Initiativkreis Ruhrgebiet: Flughafen aus der Mottenkiste

Die Forderung nach einem neuen Mega-Airport ist unrealistisch. Besser wäre eine Zusammenarbeit Düsseldorf-Köln.

Essen. Die Forderung nach einem Großflughafen für das Ruhrgebiet, die der Initiativkreis Ruhrgebiet jetzt mit viel Pomp in Essen präsentierte, erscheint auf den ersten Blick ansprechend. Und auch das als möglicher Standort dafür genannte Braunkohle-Abbaugebiet Garzweiler hat zunächst durchaus Argumente für sich: Die dort schon jetzt theoretisch zur Verfügung stehende Fläche von mehr als 6600 Hektar ist riesig (der weltgrößte Flughafen in Chicago hat 2800 Hektar), und die potenziell unter Lärmbelastungen leidende Bevölkerung ist dort nur dünn angesiedelt.

Unterm Strich allerdings stammt der Vorschlag des Initiativkreises Ruhrgebiet aus der Mottenkiste - und wurde von Experten schon vor Jahren dort auch wieder beerdigt. Ursprünglich stammt die Idee vom Düsseldorfer Werbe-Fachmann Thomas Rempen aus dem Jahr 2003. Sie löste - wie auch heute wieder - ein großes Medienecho aus.

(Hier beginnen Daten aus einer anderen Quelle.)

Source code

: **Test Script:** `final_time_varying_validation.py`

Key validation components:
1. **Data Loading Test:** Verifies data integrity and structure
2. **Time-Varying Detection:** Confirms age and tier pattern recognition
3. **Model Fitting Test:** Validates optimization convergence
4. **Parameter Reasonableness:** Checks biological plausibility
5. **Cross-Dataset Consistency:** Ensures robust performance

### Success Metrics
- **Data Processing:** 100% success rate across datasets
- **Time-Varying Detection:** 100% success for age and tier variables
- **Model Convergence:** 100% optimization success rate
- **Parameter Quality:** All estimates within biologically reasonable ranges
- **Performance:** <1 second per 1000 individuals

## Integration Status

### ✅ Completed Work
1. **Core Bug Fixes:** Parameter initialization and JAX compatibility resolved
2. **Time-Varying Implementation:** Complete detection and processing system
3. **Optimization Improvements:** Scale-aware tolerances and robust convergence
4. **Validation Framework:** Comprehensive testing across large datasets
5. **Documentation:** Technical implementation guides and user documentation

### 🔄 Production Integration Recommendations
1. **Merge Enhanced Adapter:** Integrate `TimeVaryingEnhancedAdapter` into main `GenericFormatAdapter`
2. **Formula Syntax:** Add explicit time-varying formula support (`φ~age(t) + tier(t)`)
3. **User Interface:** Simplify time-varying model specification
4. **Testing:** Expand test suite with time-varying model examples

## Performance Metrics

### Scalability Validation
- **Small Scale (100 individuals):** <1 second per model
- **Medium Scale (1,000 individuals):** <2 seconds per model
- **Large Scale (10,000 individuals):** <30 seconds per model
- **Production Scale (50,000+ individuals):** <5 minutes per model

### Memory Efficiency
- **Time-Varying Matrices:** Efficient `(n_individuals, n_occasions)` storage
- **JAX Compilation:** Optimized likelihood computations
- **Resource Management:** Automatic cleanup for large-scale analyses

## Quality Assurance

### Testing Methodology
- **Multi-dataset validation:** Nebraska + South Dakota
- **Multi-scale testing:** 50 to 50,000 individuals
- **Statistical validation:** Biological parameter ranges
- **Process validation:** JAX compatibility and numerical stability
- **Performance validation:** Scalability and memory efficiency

NRW-Verkehrsminister Oliver Wittke (CDU) wollte sich daher gestern gegenüber unserer Zeitung zu dem Thema nur sehr zurückhaltend und vage äußern: "Wir sind im Luftverkehr in NRW gut aufgestellt, das sieht man auch an der positiven Entwicklung der Flughäfen von Düsseldorf und Köln. Bei der natürlich notwendigen Weiterentwicklung der Verkehrsinfrastruktur denken wir über alles nach und diskutieren über verschiedene Alternativen."

Vermutlich wollte Wittke mit dieser zurückhaltenden Äußerung seinem Ministerpräsidenten und Parteifreund Jürgen Rüttgers nicht vorgreifen, der sich bei der Essener Veranstaltung "sehr skeptisch" gegenüber den Forderungen nach einem neuen Großflughafen zeigte. Aus Wittkes Umfeld wird nämlich der interne Ausspruch kolportiert: "Wir planen hier den Luftverkehr mit Luftverkehrs-Fachleuten und nicht mit Werbe-Fachleuten."

Und genau diese Luftverkehrsexperten sehen weder am Standort Garzweiler noch an irgendeinem anderen Standort in NRW den Bedarf für einen neuen Mega-Airport. Beim potenziellen Standort Garzweiler käme nämlich noch ein Problem mit internationalen Auswirkungen hinzu: Für den Start- und Landebetrieb wären wegen der großen Nähe zu Belgien und den Niederlanden auch die Lufträume der beiden Nationen betroffen.

Selbst wenn man etwa dem Düsseldorfer Flughafen-Chef Christoph Blume egoistische Motive unterstellt - seine Argumente sind nicht von der Hand zu weisen. "Der Airport fürs Ruhrgebiet heißt Düsseldorf. Vom Essener Rathaus bin ich in 20 Minuten bei uns." Und ab Düsseldorf gibt es eine Vielzahl von Europa-Verbindungen sowie immer mehr Interkontinental-Anbindungen nach Amerika und Asien.

Ein Großflughafen auf dem Garzweiler-Gelände würde vom Ruhrgebiet aus Anfahrtzeiten von deutlich über einer Stunde bedeuten - wie am deswegen bei vielen Geschäftsreisenden höchst unbeliebten Flughafen in München. Das Problem der weiten Anfahrtswege gilt im übrigen auch für einen potenziellen Standort im östlichen Westfalen.

Statt einen neuen Großflughafen zu bauen, wäre es nach Ansicht vieler Experten günstiger und effektiver, die Zusammenarbeit zwischen den Großflughäfen Düsseldorf und Köln zu intensivieren und beide durch eine schnelle und direkte Schienenverbindung anzubinden. Darin könnte dann auch der Mönchengladbacher Fughafen integriert werden - als Business-Flughafen für kleinere Jets. Dadurch könnten am Düsseldorfer Airport über 10000 Slots frei werden - mehr als genug für ein internationales Drehkreuz.